Oltre il peso finanziario, per di più aggravato dal debito pubblico di circa tremila miliardi (cifra impronunciabile se espressa in lire!), gli altri aspetti connessi e implicati da tale politica contro la povertà riguardano un carattere essenziale della nazione, che sembra adagiata sulla sussistenza e la sopravvivenza anziché agitata dalla tensione creatrice e proiettata verso l’intraprendenza in ogni senso. Inoltre, anche i dati statistici sulla crescita degli occupati, che dovrebbe implicare una riduzione delle fasce di povertà, non sono significativi a riguardo perché non vi incidono. Infine, i dati sul valore reale delle retribuzioni dimostrano che non aumenta apprezzabilmente da vari lustri e forse diminuisce addirittura, secondo recenti rilevazioni. Mettendo insieme tutti questi elementi di giudizio, sembra doversene ricavare che la povertà lamentata, per quanto all’apparenza meno diffusa di quella risultante dalle statistiche e dagli Isee, in buona sostanza sia dovuta alla stagnazione della produttività del sistema economico, mantenutasi pressoché costante dall’inizio del secolo.

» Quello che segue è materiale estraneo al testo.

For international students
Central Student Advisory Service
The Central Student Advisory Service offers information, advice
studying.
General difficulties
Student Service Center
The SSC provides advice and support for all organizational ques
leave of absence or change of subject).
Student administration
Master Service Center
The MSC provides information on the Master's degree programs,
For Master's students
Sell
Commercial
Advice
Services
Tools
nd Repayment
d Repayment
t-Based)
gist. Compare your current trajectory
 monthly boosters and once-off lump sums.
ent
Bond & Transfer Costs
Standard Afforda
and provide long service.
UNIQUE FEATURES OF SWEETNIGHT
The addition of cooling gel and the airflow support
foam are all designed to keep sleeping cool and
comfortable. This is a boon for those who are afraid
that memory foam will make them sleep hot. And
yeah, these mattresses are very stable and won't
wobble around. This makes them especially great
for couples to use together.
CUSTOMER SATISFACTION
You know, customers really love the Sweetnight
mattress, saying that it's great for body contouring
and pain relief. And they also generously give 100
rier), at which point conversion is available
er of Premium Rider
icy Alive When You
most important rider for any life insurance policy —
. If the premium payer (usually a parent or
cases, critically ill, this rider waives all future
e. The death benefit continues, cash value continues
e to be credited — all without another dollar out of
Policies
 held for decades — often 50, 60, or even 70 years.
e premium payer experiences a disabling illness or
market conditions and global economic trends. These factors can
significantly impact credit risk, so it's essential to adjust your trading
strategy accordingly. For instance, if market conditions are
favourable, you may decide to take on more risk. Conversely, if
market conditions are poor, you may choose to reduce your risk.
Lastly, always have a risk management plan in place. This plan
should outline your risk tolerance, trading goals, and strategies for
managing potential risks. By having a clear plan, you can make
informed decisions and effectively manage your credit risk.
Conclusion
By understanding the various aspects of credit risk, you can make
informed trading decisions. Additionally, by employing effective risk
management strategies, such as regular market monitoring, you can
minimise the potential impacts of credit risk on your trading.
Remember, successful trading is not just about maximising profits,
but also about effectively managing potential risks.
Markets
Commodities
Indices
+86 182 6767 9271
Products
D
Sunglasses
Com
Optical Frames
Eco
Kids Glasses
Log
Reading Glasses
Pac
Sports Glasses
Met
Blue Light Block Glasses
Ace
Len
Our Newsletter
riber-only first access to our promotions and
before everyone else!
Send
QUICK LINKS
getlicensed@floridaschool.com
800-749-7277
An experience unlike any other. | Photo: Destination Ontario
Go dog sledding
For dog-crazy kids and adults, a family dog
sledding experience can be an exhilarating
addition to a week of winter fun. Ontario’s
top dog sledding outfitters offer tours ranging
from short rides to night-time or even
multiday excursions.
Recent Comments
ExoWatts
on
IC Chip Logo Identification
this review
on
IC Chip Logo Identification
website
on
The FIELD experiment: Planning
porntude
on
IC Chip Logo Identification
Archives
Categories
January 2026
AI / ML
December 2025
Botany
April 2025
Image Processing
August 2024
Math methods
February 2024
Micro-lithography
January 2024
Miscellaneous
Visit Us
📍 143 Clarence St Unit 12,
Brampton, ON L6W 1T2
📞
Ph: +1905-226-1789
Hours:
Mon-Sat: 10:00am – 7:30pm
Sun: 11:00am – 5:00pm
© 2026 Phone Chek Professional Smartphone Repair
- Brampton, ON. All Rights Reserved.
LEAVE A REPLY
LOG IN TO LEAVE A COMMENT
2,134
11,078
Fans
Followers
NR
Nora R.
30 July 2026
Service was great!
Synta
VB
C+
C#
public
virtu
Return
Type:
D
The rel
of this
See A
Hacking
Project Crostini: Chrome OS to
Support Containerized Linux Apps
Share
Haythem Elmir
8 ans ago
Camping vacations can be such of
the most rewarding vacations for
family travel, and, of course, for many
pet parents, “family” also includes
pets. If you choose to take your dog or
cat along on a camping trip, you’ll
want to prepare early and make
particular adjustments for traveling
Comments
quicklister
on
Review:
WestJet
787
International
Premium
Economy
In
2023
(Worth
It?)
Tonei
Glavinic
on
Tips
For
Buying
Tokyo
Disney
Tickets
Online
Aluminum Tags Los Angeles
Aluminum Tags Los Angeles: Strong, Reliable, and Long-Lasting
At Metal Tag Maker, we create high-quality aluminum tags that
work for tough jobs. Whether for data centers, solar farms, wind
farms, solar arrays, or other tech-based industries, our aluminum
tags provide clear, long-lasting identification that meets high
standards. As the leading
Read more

L’efficienza del processo produttivo privato e pubblico non è cresciuta in modo da incrementare le retribuzioni lorde ad un tasso annuale superiore al tasso d’inflazione. La curva piatta della produttività è determinata dalla relativa concorrenza imperfetta che impedisce la migliore allocazione delle risorse materiali ed immateriali, cioè la creazione di ricchezza che sola elimina la miseria assoluta e allevia la povertà relativa.
In conclusione, come i ministeri contro la siccità non generano pioggia, così le politiche contro la povertà finiscono per danneggiare gli stessi veri poveri se attuate da governanti e burocrati atteggiati a “do-gooders”, benefattori a prescindere.